We need God to move in HUGE ways on behalf of Sobie and Fatu!
We have had continued confirmation from the Lord that these are and will be our kids, we just need to continue to seek him and believe & trust that only He can do this!!
Thank you for fighting with us! Thank you for praying for us and with us!!

(The other day my bible reading plan included two wonderful stories that encouraged me. The first was Esther, and the second, the parable of the persistent widow. ‘Then Jesus told his disciples a parable to show them that they should always pray and never give up’. Luke 18:1)

It’s been such a long, painful, hard and frustrating journey but God has used every minute, every detail, and every situation to teach us more about Him. The last 3 weeks have been some of the worst… and some of the best. I spent days in tears, days crying out to God, days sitting outside talking…yeah right, more like yelling to God trying to understand and accept what was going on. I’ve had to let go of all my wants, all my anger, all my desires, all my “rights’, all my bitterness, all my fears, all my ideas and plans. And the most wonderful thing happened; God gave me (us) more of His heart, more of His desires, His perspective, His kingdom, His truth, and His promises. It’s crazy because my heart has been hurting for weeks and we never would have wanted this emotional roller coaster, but God has used this time to transform us inside and out. It has changed us forever.

THANK YOU…thank you…we cannot say it enough!! We covet your prayers!!

Until Fatu and Osobie are home, we will be on our knees!!

Monday, October 1, 2007

Seasons Change


The leaves are turning and falling to the ground. The air is brisk, the evenings getting chillier and summer is long gone. Fall is a beautiful season and a pleasant change but saying good by to summer is also a reminder that we have gone through another season without our children home with us.

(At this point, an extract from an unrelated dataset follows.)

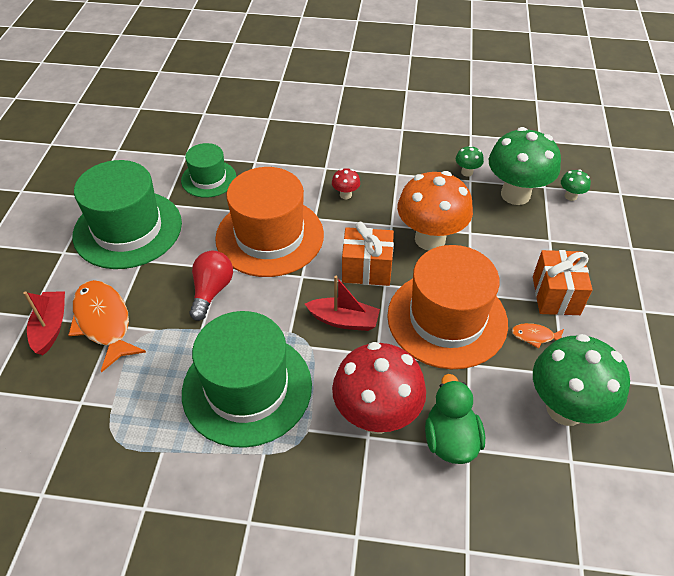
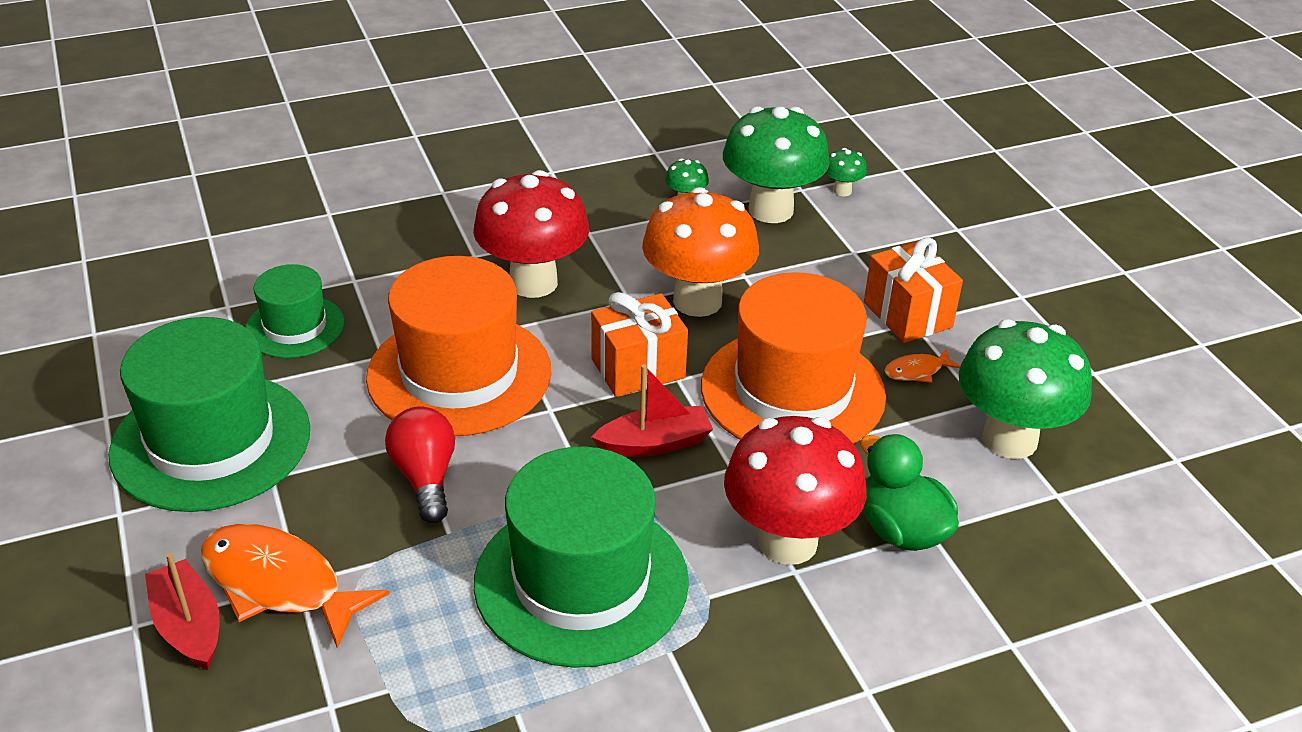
camera: 30 degrees left, 10 degrees down
red mushroom [332,168,360,199] -> red mushroom [473,170,589,298], size x2.39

There are good days and then there are the bad ones. The change of season has brought with it grief. No, we have not lost our kids...yes; we are still fighting for them. But, I find myself grieving their absence. They should have been home by now. I was supposed to be a full time mom right now, making play dates, learning Liberian English, going to the doctors to see what fun things they brought home with them. But instead, I am putting away the unused summer toys. I had dreams and visions of Fatu, Osobie, my niece Mackenna and Kojo Lorenzen running amuck in our backyard playing in the toy kitchen, driving the kid cars and making memories. It’s so hard to put away all the summer clothes we’ve bought and collected. Even harder to walk past their bedroom staring in, hoping and praying for the day they will rest their heads on their beds. I miss my kids! I want them home! I want to be their mom! These are the aches of my heart.

Especially after seeing pictures like these!!!


In the midst of this God has brought his comfort and continues to give us His hope. We would not be where we are if He were not our strength, our hope and our future. I have to lean on Him during these hard days of waiting in the unknown. We have met with our lawyer and we are still waiting on more information about our case which we will share once it’s all figured out. So, we continue to pray, to seek God’s heart, to pray for Fatu and Osobie, for the U.S. consulate, for the other adoptive families, for Liberia, and for strength to get through each day.

Thank you to all of you who are waiting and praying with us and blessing us financially as we face more expenses than were expected! We love ya all and are blessed by your friendships!! We want to keep you all updated as much as we can but for now we need to wait for more info. Thank you for continuing to pray for us during this time! We are still in this, holding onto God’s promises and hope! We continue to need God’s wisdom, power, direction, favor, protection, comfort, strength and presence!

Until Osobie and Fatu are home, we will be on our knees!!!